:: Brano del documento ::

Il figlio di Fabrizio Ceppi: “Molto deluso dal DFAE”

Per il secondo ticinese rientrato, Fabrizio Ceppi, a parlare al microfono di SEIDISERA è il figlio: “Sta bene, relativamente, nel senso che a lui diabetico in prigione hanno subito ritirato le insuline. A parte questo dettaglio sono molto contento del traguardo che hanno raggiunto, benché abbiano passato due giorni di inferno”.

Parole critiche vengono rivolte dal famigliare al DFAE: “Non abbiamo ricevuto nessun comunicato dal Dipartimento degli affari esteri. Penso a mia madre: almeno una telefonata per dire che si occupano delle persone sarebbe stato, penso, il minimo”. Ma anche, ha proseguito, “su quello che hanno fatto giù in Israele sono estremamente deluso. Penso che non abbiano fatto il necessario, soprattutto il primo giorno”. E cosi ha concluso: “Sono molto deluso, perché la Svizzera si proclama sempre grande diplomatica. È sempre molto pronta contro le ingiustizie. Nel caso di questa ingiustizia enorme, secondo me, avrebbero dovuto veramente fare molto di più”.

:::
:: Dati archiviati ::

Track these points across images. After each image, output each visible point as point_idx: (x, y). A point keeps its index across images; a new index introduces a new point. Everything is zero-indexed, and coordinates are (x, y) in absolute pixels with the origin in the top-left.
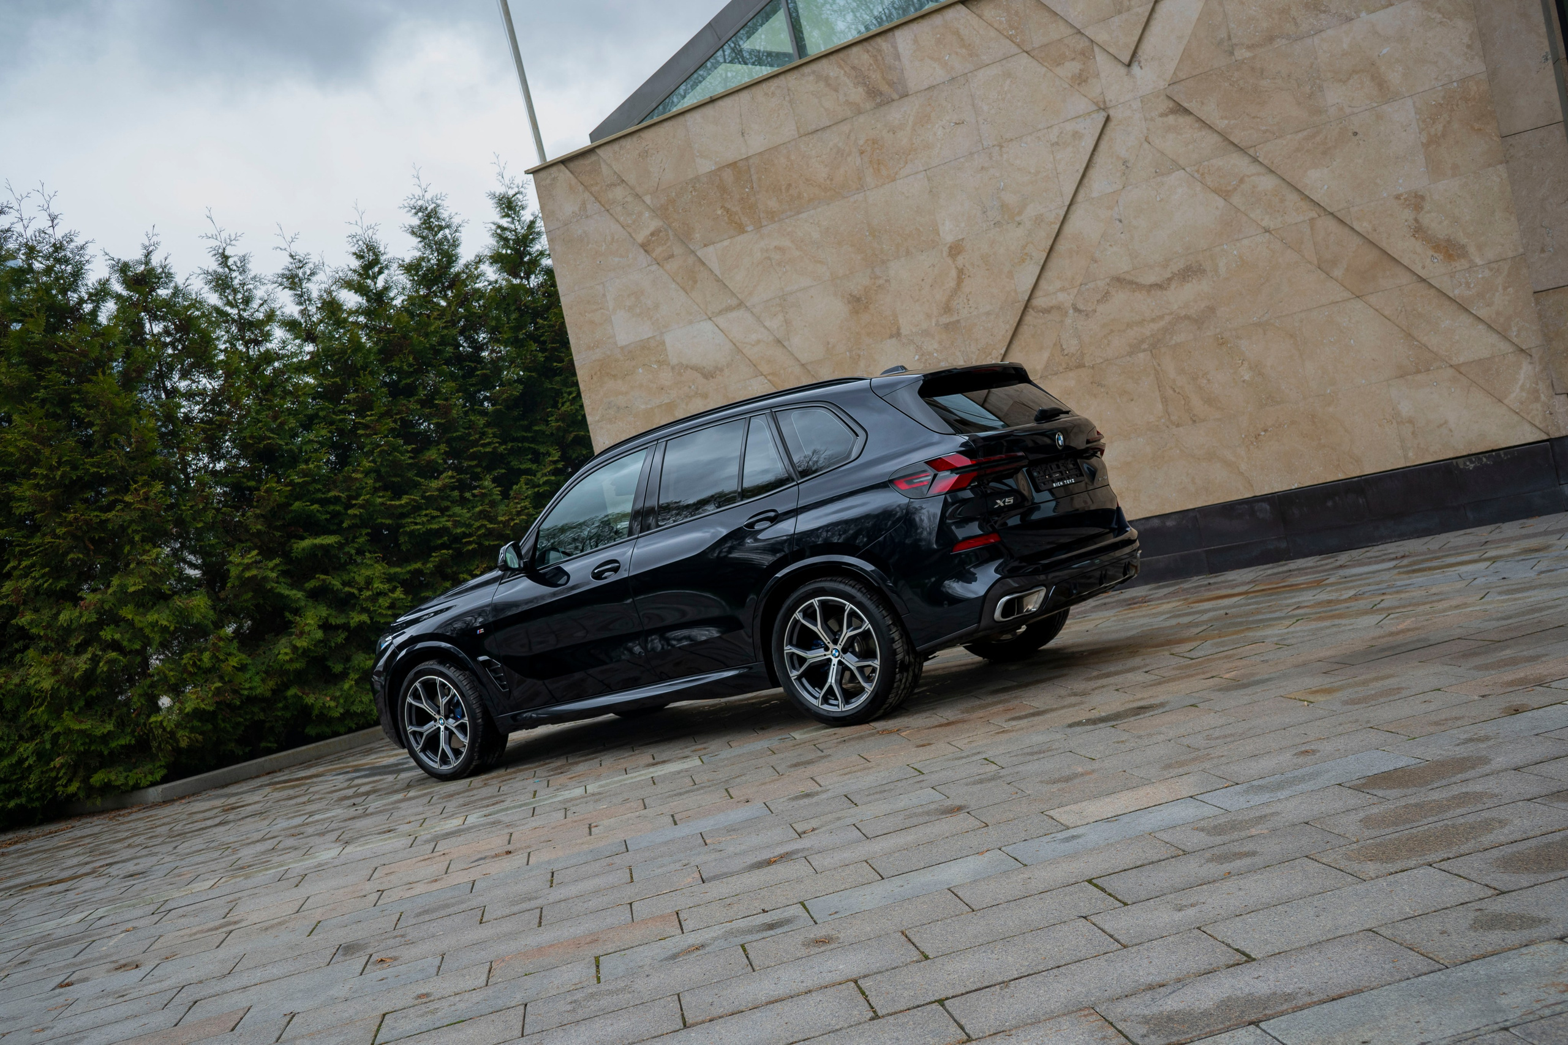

:::

__Consegna__
Completa l'articolo sulle critiche del figlio di Fabrizio Ceppi al DFAE, riprendendo subito dopo la sua ultima frase.

__Risposta__
Berna respinge le accuse: “Non abbiamo fatto il minimo”

Gli attivisti della Flotilla hanno criticato la Svizzera che, a loro dire, avrebbe fatto soltanto il minimo. La stessa associazione Waves of Freedom, che rappresenta le delegazioni nazionali nella missione, in un comunicato diffuso domenica sera, ha lodato la generosità della Turchia, che “ha noleggiato un aereo per riportarli a casa e ha fornito loro vitto e alloggio a Istanbul”. Criticando invece i rappresentanti elvetici: “A Istanbul, il Console generale svizzero si è limitato a prestare 40 euro a ogni persona, una somma che dovrà essere restituita, con una tassa amministrativa di 150 franchi. Questo gesto è stato considerato meschino, indecente e irresponsabile”, afferma l’associazione. “È in netto contrasto con il sostegno concreto e la solidarietà offerti dalla Turchia”.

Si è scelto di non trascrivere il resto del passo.